(Columna publicada: 11 de noviembre, 2017) – Sé que es difícil, y que por mucho que escriba en esta página nada cambiará. Los malos gobiernos seguirán hundiendo a la gente en el lodo. Los buenos —cada vez más escasos— salvando de la hambruna, las injusticias y las guerras a todo el que puedan. Y los políticos, como es ya habitual, medrando. O al menos —para ser justos— nueve de cada diez. Con partidarios fijos, que aplauden por dogmáticos, ignorantes o en beneficio particular. Aunque en los últimos años el margen de filiación se les ha ido reduciendo y, según muchísimas encuestas, son más y más los que opinan que lo único que se ha conseguido en Washington con eficacia es ensanchar la brecha entre los ricos y los demás.

El modo de pensar de la gente nunca ha dejado —ni dejará— de estar dividido. Hay quienes estiman que el Tío Sam ha hecho más de la cuenta por sus ciudadanos, mientras otros consideran que los servicios sociales que se prestan son pocos y demasiado selectivos. El cliché, al igual que en la mayoría de las democracias clásicas, ha sido la alternancia de dos grandes partidos como portavoces del bien común. Uno defensor de los intereses de los dueños de negocios y clases altas, la gente de “cuello blanco”. Y otro representante de los de “cuello azul”: obreros, sindicatos, empleados, mujeres y minorías marginadas siempre en espera de que los proteja un Robin Hood.

Esa bipartición es ya una utopía. La línea divisoria del dinero entre republicanos y demócratas, si alguna vez la hubo, hace rato se esfumó. Acaudalados y demonios hacen hoy causa común en ambos bandos políticos y nadie que se respete avala el viejo estereotipo de que unos son del partido de los ricos y los otros del de los pobres. Algunas de las voces más honestas entre los propios demócratas admiten que el concepto es obsoleto y que el partido se ha desconectado de las mentes y corazones del país. Al primero que culpan es a Bill Clinton por haber embaucado al país con la idea de un libre comercio que en lugar de incentivar las manufacturas propició la pérdida de un millón de puestos de trabajo, y además por derogar la ley Glass-Steagall (que ponía freno a los excesos de la gran banca) lo que condujo a la Recesión de 2008. Luego ya se sabe. El partido presuntamente defensor de los desheredados consolidó una era de políticas sociales sumamente fraternas con el poder de las corporaciones.

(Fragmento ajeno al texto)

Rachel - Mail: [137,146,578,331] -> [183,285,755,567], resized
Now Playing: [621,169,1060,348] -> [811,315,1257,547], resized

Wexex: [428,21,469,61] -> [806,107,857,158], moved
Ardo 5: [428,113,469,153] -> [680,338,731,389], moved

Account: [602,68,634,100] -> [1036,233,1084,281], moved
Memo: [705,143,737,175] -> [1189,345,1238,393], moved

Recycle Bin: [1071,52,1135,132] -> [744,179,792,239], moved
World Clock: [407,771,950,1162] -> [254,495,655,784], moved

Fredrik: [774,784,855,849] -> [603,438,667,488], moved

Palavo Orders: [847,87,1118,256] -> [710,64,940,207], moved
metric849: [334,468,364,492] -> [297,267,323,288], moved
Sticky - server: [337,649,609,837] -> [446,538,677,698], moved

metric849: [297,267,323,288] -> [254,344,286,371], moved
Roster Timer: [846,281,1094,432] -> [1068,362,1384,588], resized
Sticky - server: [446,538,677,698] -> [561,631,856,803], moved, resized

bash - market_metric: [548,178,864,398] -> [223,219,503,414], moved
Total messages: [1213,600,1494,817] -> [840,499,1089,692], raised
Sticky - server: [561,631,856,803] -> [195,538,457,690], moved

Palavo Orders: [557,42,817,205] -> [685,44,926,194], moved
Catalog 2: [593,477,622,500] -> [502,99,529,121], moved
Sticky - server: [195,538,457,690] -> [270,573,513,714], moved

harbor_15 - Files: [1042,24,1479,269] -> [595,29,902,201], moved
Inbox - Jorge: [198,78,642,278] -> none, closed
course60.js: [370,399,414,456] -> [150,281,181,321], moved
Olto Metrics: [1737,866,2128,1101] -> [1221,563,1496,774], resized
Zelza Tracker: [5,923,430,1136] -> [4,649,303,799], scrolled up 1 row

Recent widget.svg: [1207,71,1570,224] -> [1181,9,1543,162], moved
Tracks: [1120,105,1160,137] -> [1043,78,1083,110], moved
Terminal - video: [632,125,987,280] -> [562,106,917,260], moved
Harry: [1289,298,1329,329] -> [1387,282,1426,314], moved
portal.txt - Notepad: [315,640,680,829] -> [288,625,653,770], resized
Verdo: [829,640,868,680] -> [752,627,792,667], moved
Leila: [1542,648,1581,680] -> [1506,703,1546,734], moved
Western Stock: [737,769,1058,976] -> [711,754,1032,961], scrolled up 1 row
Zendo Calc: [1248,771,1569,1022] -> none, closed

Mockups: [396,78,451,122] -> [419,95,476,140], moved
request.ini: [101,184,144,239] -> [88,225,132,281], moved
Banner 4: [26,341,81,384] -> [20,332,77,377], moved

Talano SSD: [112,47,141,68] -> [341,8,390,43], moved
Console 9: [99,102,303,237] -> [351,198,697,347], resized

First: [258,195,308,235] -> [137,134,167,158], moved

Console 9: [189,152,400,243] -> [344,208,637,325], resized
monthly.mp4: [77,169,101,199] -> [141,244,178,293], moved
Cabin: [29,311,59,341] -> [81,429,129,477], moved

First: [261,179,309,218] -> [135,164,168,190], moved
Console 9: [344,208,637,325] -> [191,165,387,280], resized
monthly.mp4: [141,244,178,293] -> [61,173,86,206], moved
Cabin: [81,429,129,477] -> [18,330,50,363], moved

Pero la gran bofetada ética se la acaba de dar a los puritanos de la política la excandidata presidencial Hillary Clinton, después de que la expresidenta del Comité Nacional Demócrata Donna Brazile revelara en un libro la existencia de un acuerdo secreto entre la dama y la cúpula del partido que confirma las sospechas de los seguidores de Bernie Sanders de que ambas partes se coludieron para bloquearle el año pasado al senador la nominación demócrata a la Casa Blanca. Una raya más para el tigre. Según el pacto, suscrito en agosto de 2015, a cambio de ayudar al Comité a recaudar fondos (léase echarle al cofre millones de dólares), Clinton obtuvo un enorme control del aparato partidista. El dinero al mando. Y no será ilegal —alegan los jurisconsultos— aunque se pasa de ruin e inmoral.

Lo bueno de todo —siendo optimistas— es que en lo adelante la señora no podrá seguir haciendo como la gatita de María Ramos, tirando la piedra y escondiendo la mano. Ni podrá implorarle al universo de sus admiradores que siga creyendo ciegamente en ella. Para cualquier persona decente o con más de dos dedos de frente sería mucho pedir.